Hein told the officials that Deffenbaugh Industries, operators of the Johnson County Landfill, had approached the department with a proposal to create an indoor firearms range on remote, industrially zoned property near the landfill and the regional wastewater treatment plant in Shawnee.
Following Hein’s presentation, the council committee voted unanimously to direct city staff to finalize an agreement relating to the proposal, which calls for improving an existing building for exclusive use as a 25-yard shooting range by Deffenbaugh Industries and Shawnee Police Department employees.
According to preliminary discussions, the city will be asked to pay about $75,000 of the costs to improve the facility, which would be maintained by Deffenbaugh Industries. But according to Hein, that cost would be recouped within three years, as the facility is expected to save the city $34,000 a year in range fees and travel costs.
Hein said the department had struggled to arrange adequate shooting range time to accommodate its training needs for several years. And with the increased competition from the public, the problem is getting worse.
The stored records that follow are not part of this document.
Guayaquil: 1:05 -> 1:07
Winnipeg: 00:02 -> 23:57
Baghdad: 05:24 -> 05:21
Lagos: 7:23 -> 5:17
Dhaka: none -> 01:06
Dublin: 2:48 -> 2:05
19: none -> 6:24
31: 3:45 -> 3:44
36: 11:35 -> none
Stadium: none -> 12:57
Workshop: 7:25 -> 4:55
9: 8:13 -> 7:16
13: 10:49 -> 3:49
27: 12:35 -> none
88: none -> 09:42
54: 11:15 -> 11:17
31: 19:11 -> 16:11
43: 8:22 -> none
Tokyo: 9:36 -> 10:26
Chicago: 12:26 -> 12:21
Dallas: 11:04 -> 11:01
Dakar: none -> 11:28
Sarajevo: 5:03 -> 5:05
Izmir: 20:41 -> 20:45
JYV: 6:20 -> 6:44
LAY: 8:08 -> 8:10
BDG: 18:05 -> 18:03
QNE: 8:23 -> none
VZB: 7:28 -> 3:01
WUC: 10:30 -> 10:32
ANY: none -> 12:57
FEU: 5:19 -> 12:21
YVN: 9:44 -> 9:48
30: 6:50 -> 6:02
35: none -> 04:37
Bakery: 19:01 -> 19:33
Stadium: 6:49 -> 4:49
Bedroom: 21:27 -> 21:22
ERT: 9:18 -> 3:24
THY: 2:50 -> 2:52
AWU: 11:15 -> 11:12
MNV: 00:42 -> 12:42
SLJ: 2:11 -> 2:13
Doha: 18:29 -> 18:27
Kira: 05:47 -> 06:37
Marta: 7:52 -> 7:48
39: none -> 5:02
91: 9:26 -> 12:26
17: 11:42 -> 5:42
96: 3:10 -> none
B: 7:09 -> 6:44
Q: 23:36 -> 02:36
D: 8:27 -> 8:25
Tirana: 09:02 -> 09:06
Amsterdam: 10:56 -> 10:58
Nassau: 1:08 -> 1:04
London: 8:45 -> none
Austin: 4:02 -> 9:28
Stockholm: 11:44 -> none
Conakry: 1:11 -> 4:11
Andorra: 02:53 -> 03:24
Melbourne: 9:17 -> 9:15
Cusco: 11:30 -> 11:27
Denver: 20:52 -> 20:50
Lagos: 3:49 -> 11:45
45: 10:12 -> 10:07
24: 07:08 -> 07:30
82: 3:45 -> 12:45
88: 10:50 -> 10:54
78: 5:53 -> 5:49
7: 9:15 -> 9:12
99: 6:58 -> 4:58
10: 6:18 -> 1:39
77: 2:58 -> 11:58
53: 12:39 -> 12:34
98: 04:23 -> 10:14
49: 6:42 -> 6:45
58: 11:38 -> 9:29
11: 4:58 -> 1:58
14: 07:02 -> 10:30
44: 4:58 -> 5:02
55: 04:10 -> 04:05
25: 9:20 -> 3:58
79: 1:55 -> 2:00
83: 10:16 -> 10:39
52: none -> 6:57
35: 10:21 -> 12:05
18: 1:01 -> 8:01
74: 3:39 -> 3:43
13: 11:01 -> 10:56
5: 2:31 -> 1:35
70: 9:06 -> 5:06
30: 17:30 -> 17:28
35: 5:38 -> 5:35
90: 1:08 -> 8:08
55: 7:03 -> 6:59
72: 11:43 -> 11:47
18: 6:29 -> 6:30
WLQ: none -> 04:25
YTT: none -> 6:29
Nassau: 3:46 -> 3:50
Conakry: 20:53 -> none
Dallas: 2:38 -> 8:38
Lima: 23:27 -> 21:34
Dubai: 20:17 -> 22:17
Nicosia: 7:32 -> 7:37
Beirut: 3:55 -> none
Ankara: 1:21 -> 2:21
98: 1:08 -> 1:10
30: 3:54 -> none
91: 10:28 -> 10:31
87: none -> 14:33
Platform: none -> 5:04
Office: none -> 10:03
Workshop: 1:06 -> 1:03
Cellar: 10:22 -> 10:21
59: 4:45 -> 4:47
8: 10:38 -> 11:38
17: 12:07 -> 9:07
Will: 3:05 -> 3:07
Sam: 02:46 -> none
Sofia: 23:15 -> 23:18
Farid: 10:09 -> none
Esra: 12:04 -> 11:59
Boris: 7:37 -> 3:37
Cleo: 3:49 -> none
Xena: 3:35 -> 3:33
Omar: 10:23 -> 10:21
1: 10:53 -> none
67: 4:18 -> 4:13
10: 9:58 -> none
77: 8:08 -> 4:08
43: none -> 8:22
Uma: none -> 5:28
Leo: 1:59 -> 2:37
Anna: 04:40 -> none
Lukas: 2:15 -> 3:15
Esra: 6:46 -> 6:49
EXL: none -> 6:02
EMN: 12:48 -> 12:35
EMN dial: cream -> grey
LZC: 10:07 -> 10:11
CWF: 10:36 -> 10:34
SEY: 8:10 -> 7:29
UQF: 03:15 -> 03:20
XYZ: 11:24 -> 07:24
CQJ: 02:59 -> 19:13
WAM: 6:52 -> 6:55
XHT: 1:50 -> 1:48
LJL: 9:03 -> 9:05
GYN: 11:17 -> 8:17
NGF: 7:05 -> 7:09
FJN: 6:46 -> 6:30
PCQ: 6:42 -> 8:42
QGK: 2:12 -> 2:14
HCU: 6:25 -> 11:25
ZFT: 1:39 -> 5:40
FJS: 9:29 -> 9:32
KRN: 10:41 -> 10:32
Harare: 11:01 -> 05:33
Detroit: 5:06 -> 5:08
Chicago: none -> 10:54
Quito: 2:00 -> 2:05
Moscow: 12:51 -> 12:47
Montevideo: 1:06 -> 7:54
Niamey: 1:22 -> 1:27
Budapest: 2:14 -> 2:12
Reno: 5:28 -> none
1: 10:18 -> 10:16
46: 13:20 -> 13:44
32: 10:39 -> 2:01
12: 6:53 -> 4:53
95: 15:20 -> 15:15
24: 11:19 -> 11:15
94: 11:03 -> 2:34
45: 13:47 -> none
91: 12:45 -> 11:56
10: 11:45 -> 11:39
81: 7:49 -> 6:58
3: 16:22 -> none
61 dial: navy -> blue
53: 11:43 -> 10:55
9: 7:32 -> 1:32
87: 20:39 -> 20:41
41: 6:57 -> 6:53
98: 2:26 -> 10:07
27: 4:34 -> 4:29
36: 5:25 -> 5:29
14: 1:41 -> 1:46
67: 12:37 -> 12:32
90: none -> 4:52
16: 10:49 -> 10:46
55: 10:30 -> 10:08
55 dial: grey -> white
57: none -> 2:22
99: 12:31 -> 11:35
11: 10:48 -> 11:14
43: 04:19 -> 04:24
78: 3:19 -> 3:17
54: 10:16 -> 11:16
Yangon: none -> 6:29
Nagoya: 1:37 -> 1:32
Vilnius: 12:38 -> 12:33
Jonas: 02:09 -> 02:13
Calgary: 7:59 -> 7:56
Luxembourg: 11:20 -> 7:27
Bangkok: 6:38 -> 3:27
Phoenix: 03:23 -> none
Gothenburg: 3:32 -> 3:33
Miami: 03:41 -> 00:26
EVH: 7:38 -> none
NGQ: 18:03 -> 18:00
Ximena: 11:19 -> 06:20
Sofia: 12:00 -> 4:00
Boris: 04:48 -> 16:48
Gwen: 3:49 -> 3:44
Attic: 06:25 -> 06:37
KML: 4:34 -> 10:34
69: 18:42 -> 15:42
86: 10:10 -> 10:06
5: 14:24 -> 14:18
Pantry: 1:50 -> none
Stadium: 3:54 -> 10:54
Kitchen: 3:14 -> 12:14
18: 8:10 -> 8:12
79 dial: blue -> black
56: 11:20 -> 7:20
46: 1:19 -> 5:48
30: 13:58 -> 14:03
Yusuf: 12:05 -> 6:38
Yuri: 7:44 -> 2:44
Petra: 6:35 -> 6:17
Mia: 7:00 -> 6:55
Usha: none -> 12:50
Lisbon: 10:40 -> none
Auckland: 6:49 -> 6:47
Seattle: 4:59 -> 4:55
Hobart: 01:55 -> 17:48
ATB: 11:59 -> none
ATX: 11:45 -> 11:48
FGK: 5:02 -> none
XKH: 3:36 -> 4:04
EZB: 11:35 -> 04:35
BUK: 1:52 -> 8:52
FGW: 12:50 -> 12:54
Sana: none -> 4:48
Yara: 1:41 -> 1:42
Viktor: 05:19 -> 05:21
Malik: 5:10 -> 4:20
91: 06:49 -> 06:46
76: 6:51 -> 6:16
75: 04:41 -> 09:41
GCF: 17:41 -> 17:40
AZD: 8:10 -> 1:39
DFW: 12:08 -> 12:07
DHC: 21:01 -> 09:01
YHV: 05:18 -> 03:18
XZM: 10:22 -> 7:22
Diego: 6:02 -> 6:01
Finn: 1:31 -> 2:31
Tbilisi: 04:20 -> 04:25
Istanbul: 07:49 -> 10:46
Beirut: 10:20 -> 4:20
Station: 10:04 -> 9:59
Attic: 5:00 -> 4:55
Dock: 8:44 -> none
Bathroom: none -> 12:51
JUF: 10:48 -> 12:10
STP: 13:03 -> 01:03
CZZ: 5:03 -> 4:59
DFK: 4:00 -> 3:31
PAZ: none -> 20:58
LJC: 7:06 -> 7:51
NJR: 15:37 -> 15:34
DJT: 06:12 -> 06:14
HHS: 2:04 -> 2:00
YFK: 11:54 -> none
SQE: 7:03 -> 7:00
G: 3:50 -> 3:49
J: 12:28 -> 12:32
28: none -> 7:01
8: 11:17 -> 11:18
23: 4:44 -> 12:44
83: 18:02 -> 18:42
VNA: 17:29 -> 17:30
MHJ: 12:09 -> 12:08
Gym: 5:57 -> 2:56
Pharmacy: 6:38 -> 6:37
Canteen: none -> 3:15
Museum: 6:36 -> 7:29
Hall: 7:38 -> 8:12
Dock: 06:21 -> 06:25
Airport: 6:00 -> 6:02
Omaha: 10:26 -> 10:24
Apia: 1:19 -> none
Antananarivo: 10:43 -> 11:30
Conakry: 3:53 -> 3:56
There are currently three Johnson County ranges available for officer training: the Bullet Hole in Overland Park, the Mill Creek Rifle Club in De Soto and a Kansas Highway Patrol range near Gardner. But routinely, Hein said, the department has had to use ranges as far away as Ottawa and St. Joseph, Mo.
The proposed agreement with Deffenbaugh Industries would accommodate at least 80 percent of the department’s firearms training needs at a distance of less than three miles from department headquarters, Hein said. But the site is far enough away from homes and other public places to minimize sound and safety concerns, he added.
“If someone were to hand you a map and say find a spot that would be a great place for an indoor range that wouldn’t bother anybody, this would be the spot,” Hein said.
In addition to modifying and maintaining the range, Deffenbaugh Industries has agreed to ensure compliance with all federal environmental and safety regulations.
Ward 2 Council Neal Sawyer, one of the committee members who supported the proposal, called it “a no-brainer.”